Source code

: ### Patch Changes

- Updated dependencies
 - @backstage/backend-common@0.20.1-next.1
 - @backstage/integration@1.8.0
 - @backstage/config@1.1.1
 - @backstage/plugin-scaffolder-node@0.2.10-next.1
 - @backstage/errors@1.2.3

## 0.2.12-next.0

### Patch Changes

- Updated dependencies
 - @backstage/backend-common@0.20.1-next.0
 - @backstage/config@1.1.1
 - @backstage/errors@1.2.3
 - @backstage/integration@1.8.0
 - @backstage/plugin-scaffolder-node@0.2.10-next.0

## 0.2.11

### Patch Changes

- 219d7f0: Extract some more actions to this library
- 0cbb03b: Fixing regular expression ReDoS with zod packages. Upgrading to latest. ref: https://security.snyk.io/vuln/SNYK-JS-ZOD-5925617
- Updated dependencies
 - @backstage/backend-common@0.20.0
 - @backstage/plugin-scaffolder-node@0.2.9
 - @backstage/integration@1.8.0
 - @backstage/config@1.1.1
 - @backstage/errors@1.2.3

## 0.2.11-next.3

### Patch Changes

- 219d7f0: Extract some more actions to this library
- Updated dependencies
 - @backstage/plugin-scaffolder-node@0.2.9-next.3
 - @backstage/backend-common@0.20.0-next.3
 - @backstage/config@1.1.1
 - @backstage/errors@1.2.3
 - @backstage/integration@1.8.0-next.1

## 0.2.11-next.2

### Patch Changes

══════════

* _Job_
Lines above holding "next": give their count, nothing more.

* _Result of this exercise_
10